LAVORO RICHIESTO:
[1] Rispondi alle seguenti domande sul testo sul Venezuela:
(a) Chi ha respinto le recenti elezioni per l'Assemblea costituente?
(b) Per che cosa è preoccupata soprattutto la "comunità internazionale"?
(c) Di che cosa ha vissuto fondamentalmente il Venezuela negli ultimi anni?
[2] Riporta dal testo sul Venezuela il tratto che va da "D'altra parte, notiamo" fino a "borghesi in competizione.", senza alcuna modifica.
[3] Traduci in inglese questa frase del testo sul Venezuela: "Questo non è un rifiuto del regime di Maduro in quanto tale, ma dell'Assemblea costituente di recente formazione."

D'altra parte, notiamo che il Venezuela è in qualche modo isolato nella comunità internazionale. Sia l'ONU che diversi Paesi e leader mondiali hanno respinto le recenti elezioni per l'Assemblea costituente, che si è formata quasi interamente con politici fedeli a Maduro. Questo non è un rifiuto del regime di Maduro in quanto tale, ma dell'Assemblea costituente di recente formazione. La “comunità internazionale” è preoccupata soprattutto per la destabilizzazione del Paese, che è uno dei principali produttori mondiali di petrolio. La maggior parte dei leader mondiali non punta al rovesciamento di Maduro, ma alla negoziazione tra i due settori borghesi in competizione.
Il Venezuela è abbastanza ben integrato nell'economia mondiale. Né Chavez né Maduro hanno rotto con l'ordine economico, che potrebbe servire da modello per altri Paesi. Il Venezuela, come è ben noto, negli ultimi anni ha vissuto fondamentalmente sulla rendita petrolifera.

DATI FORNITI:
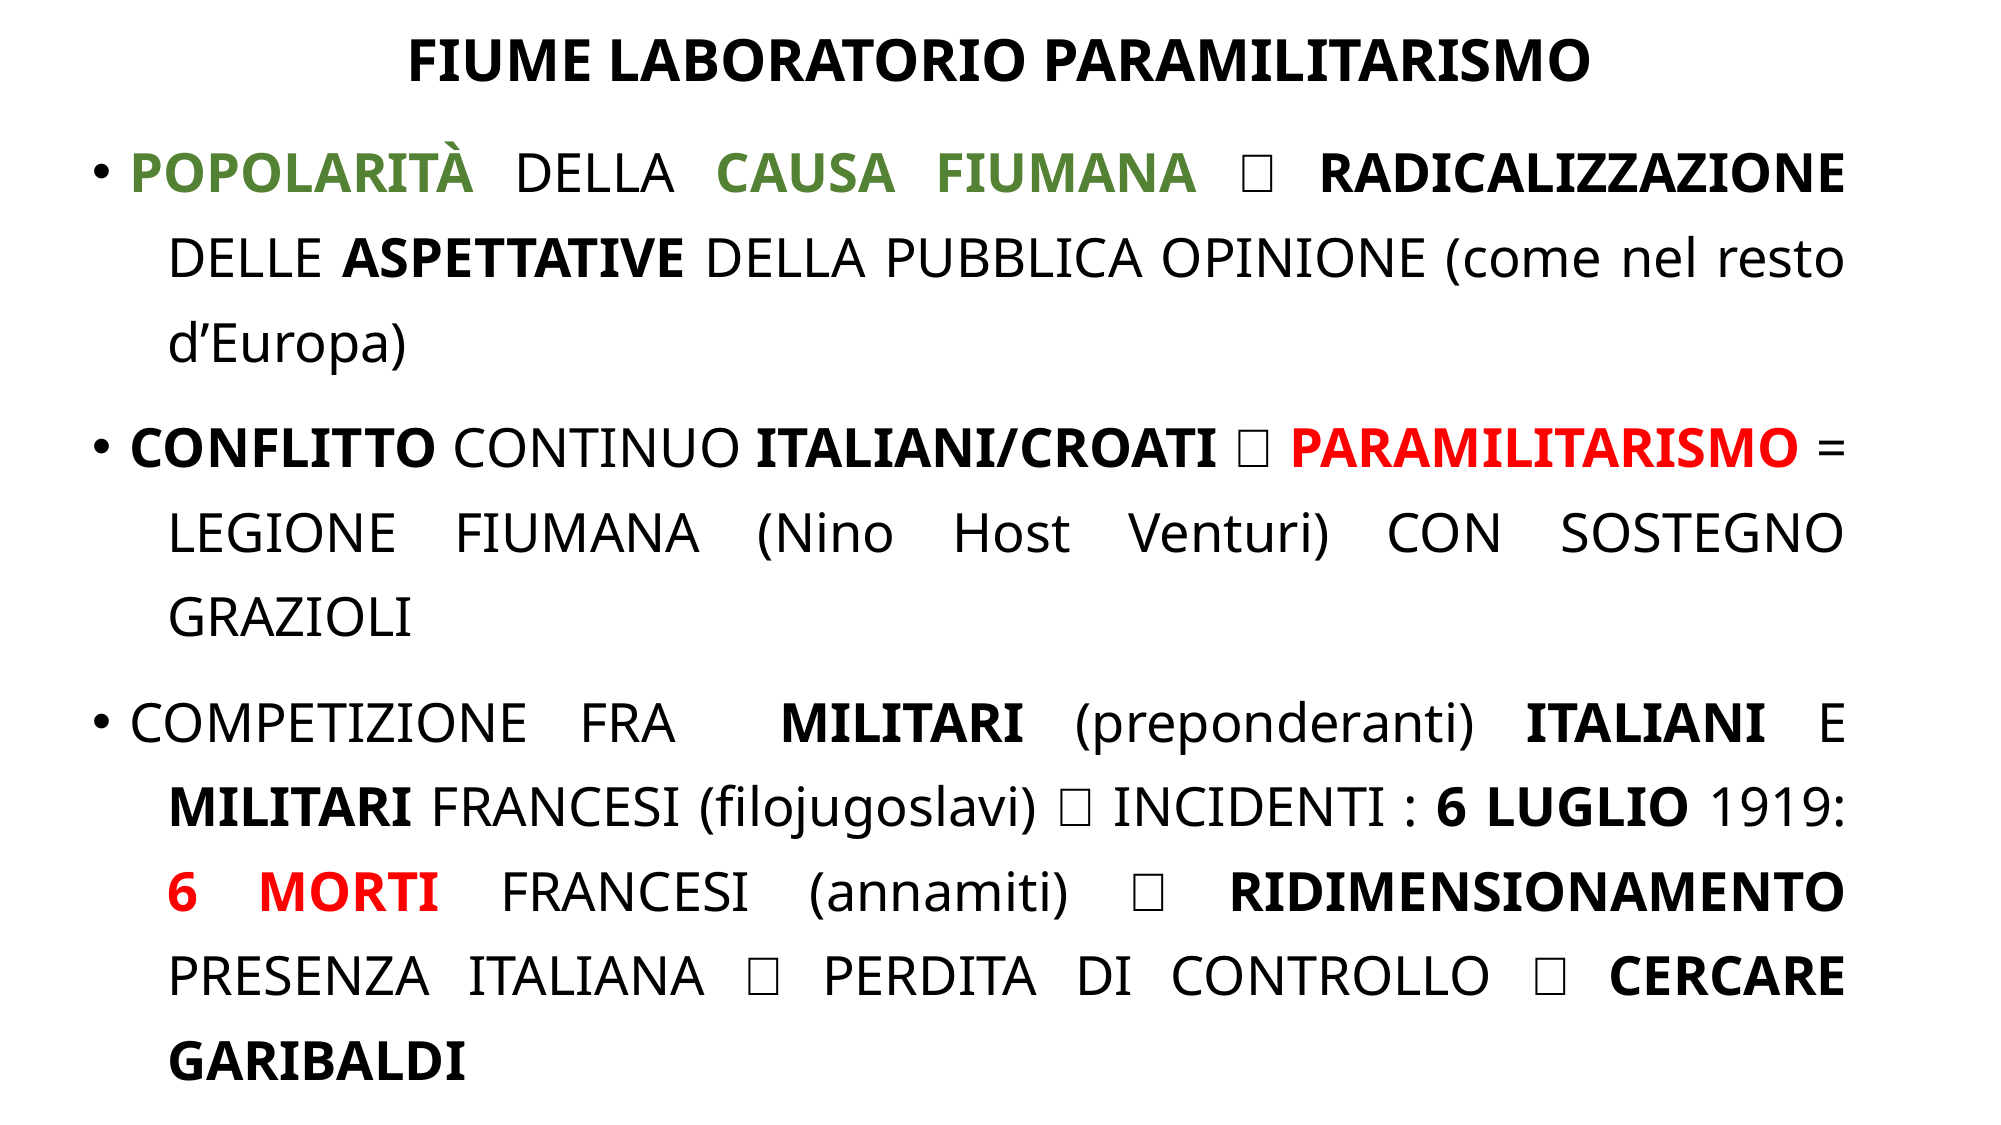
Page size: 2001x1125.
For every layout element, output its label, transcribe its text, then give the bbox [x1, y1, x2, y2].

title FIUME LABORATORIO PARAMILITARISMO [137, 13, 1863, 111]
list POPOLARITÀ DELLA CAUSA FIUMANA  RADICALIZZAZIONE DELLE ASPETTATIVE DELLA PUBBLICA OPINIONE (come nel resto d’Europa) CONFLITTO CONTINUO ITALIANI/CROATI  PARAMILITARISMO = LEGIONE FIUMANA (Nino Host Venturi) CON SOSTEGNO GRAZIOLI COMPETIZIONE FRA MILITARI (preponderanti) ITALIANI E MILITARI FRANCESI (filojugoslavi)  INCIDENTI : 6 LUGLIO 1919: 6 MORTI FRANCESI (annamiti)  RIDIMENSIONAMENTO PRESENZA ITALIANA  PERDITA DI CONTROLLO  CERCARE GARIBALDI [77, 111, 1863, 1112]
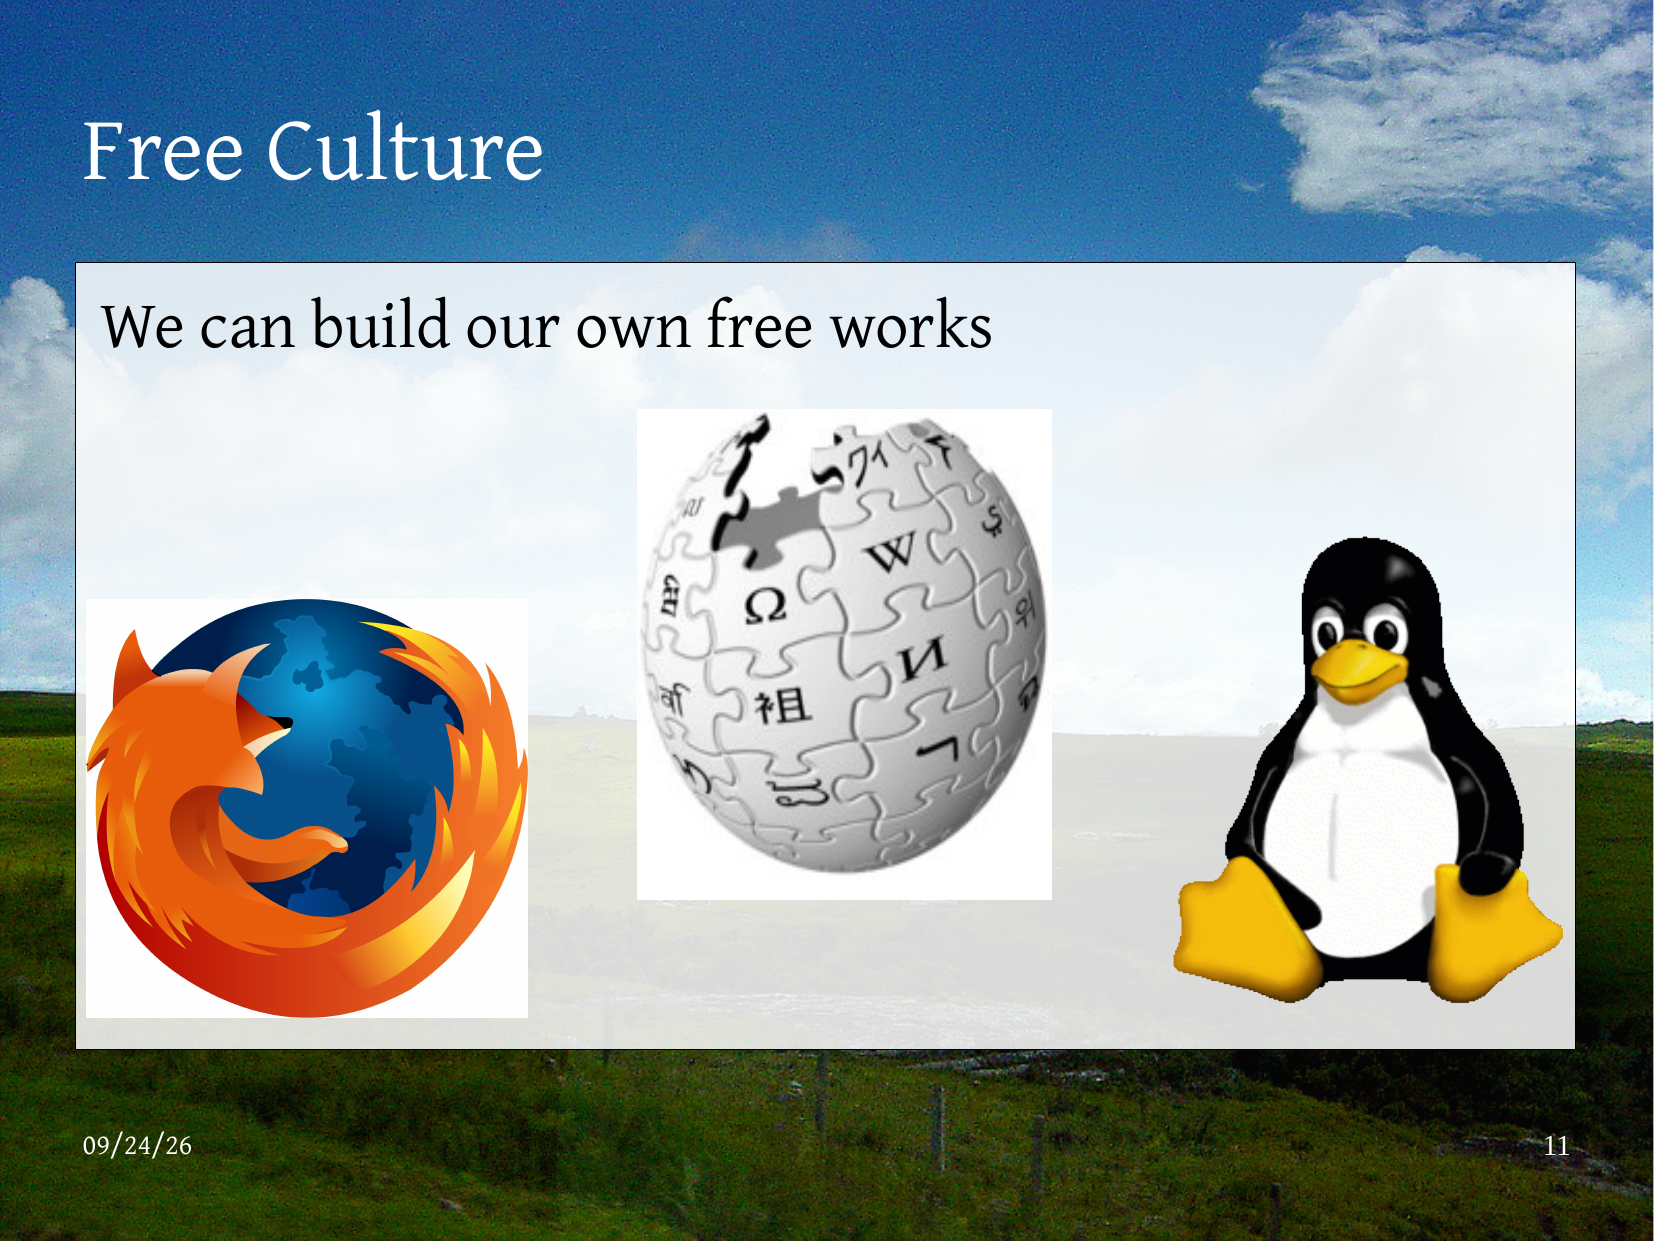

RISPOSTE PER ESERCIZIO:
[1]
(a) L'ONU e diversi Paesi e leader mondiali.
(b) Per la destabilizzazione del Paese, che è uno dei principali produttori mondiali di petrolio.
(c) Della rendita petrolifera.

[2]
D'altra parte, notiamo che il Venezuela è in qualche modo isolato nella comunità internazionale. Sia l'ONU che diversi Paesi e leader mondiali hanno respinto le recenti elezioni per l'Assemblea costituente, che si è formata quasi interamente con politici fedeli a Maduro. Questo non è un rifiuto del regime di Maduro in quanto tale, ma dell'Assemblea costituente di recente formazione. La “comunità internazionale” è preoccupata soprattutto per la destabilizzazione del Paese, che è uno dei principali produttori mondiali di petrolio. La maggior parte dei leader mondiali non punta al rovesciamento di Maduro, ma alla negoziazione tra i due settori borghesi in competizione.

[3] This is not a rejection of the Maduro regime as such, but of the newly formed Constituent Assembly.